On a year-on-year basis, the household spending rose 1.45 percent to N43.7 trillion in 2015 but as Nigeria entered its first recession in more than two decades, household spending fell 5.74 percent to N41 trillion in 2016. While the rate of decline slowed in 2017 as households spent N40.78 trillion, the estimates for 2018 suggest a plunge up to 2.75 percent.
Prior to 2015, Nigerians enjoyed the thrilling moments emanating from these shows. Similarly many artistes rose to stardom through the TV shows. Notable artistes like Dare Art Alade, Iyanya, Omawunmi, Uti Nwachukwu, among others, earned their way to fame through such programmes as they leveraged the platforms to launch themselves into the limelight.
But companies have in the last few years become extremely cautious in marketing spend and sponsorships as Nigeria’s economy continues to witness slow growth, resulting in dwindling consumer spend and decreasing companies’ turnover and profit.
Abimbola said marketing strategy is not cast in stone, adding that if organisations don’t realise their objectives in a particular programme, which include engagement with the consumers, they would like to discontinue with such programme instead of being wasteful with funds they could apply somewhere else.
Akonte Ekine, CEO, Absolute PR, while agreeing that the harsh economic environment has dealt a blow to companies, said from a business strategy perspective, it is also a function of market insight on consumer behaviour.
“It is important to note that the audience evolution circle is not static and what shapes behaviour changes and media consumption patterns are also evolving.

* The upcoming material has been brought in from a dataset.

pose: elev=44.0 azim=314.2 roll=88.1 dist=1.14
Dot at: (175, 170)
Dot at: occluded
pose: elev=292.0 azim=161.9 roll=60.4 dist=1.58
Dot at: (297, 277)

It will therefore not be strange that such decisions to discontinue reality TV shows are taken within the marketing department for the organisation. In addition, we must also understand that the product life cycle is also a factor that shapes marketing programmes and initiatives,” said Ekine, who consults for top brands in Nigeria.
“We can contend with assumptions that economic challenges affected some activities, but it is also the beauty of market and marketing challenges to dissolve and evolve within the ecosystem in order to win the consumers with strategies that are apt, functional and impactful,” he said.

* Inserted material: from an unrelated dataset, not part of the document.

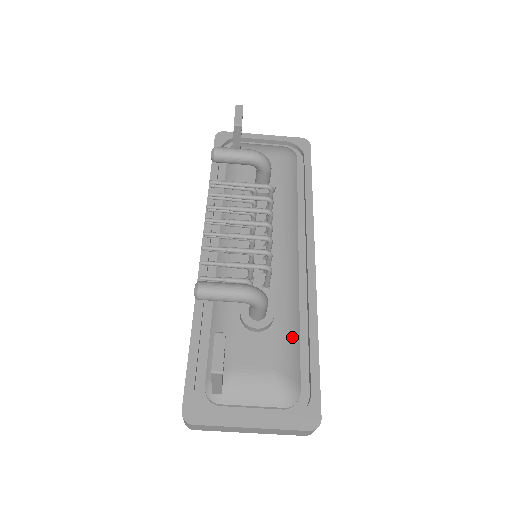
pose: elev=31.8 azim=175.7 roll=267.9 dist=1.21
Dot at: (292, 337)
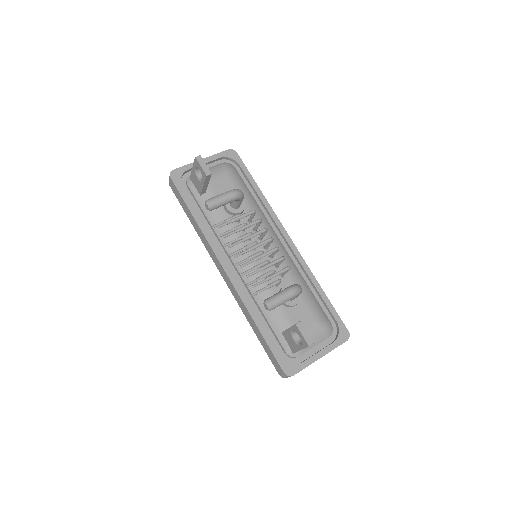
Dot at: (312, 297)
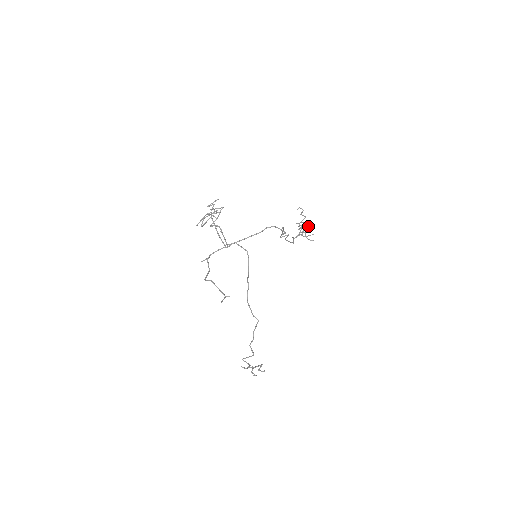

He said the stoppage of some reality TV shows is a function of new research findings in the market that throws up better opportunities that deliver value at probably relatively lower cost.
Kelechi Nwosu, former president, Association of Advertising Agencies of Nigeria (AAAN), said most companies’ income dropped due to economic hardship and recession which affected them. Under this scenario, it will be survival first for these organisations before embarking on such marketing programmes.
Nwosu, who is the CEO of TBWA, an integrated marketing communication agency, said perhaps the organisations were not deriving enough value compared to the sponsorship funds. According to him, another reason that could inform the discontinuation of the shows was change in marketing strategy by company managers.